In the present, Mlynská dolina features two faculties of the Slovak University of Technology in Bratislava, the Faculty of Electrical Engineering and Informatics and the Faculty of Informatics and Information Technologies and university dormitories housing up to 15,000 students, the largest of its kind in Slovakia. The area features the Bratislava Zoo, headquarters of the former Slovak Television housed in one of the tallest buildings in the city, the Botanical Garden of the Comenius University, one of the largest cemeteries in Bratislava, Slávičie údolie and many upscale residential areas. Mlynská dolina is served by the D2 motorway.

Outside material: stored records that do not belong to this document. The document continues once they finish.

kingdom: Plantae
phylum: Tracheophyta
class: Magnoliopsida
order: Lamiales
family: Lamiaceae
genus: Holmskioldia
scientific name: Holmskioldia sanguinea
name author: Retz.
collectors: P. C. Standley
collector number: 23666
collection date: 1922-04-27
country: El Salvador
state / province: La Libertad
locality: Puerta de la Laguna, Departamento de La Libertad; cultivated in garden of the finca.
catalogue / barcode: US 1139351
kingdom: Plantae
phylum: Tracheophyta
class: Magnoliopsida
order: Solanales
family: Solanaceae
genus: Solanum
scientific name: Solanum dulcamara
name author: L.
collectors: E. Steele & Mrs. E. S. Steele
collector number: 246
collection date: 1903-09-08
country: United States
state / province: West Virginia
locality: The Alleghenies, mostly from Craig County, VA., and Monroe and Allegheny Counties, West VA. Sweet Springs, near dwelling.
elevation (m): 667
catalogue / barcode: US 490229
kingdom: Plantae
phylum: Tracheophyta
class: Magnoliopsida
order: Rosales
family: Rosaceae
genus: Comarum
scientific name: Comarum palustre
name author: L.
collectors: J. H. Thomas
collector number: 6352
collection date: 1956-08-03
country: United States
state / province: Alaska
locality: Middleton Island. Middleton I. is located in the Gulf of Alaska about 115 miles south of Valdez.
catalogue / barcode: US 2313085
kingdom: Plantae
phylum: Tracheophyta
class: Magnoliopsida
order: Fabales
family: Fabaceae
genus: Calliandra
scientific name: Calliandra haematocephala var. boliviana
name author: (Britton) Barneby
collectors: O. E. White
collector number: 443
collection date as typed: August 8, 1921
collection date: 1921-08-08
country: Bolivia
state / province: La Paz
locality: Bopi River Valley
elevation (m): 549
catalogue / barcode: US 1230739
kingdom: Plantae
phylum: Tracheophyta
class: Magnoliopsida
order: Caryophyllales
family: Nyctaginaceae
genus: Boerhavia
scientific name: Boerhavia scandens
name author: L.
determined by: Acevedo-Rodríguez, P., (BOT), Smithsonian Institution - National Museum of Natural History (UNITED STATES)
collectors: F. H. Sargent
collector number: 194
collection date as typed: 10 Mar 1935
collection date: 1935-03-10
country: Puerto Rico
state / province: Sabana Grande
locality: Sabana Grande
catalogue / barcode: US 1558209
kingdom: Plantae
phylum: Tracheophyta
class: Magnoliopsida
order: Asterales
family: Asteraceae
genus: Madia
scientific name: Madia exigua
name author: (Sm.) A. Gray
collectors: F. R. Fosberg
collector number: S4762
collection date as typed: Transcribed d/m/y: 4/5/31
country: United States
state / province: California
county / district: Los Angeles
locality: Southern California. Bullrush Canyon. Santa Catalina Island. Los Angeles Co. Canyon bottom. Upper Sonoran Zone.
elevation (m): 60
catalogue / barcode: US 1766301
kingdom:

== Places and student organizations at Mlynská dolina dormitory complex ==
Mlynská Dolina is called „a student town“ because nearly anything needed for everyday life can be found at one place, including grocery stores, restaurants, clubs, sport fields and sport centers, a medical clinic or several student organizations' meeting places. Few companies have their local offices at Mlynská Dolina dormitory complex. Several times a year Mlynská Dolina hosts a local festival (e.g. Amos Fest) or a concert.

Mlynská Dolina dormitory complex is a place where several student organizations have their local offices: Integrity Life, z.ú. (Czech and Slovak student organization), UPC MOSTY (Lutheran University Pastoral Centre), UPeCe (Catholic University Pastoral Centre), UKC (University Cultural Centre), RUŠ (Mladosť Dormitory Students' Association), etc.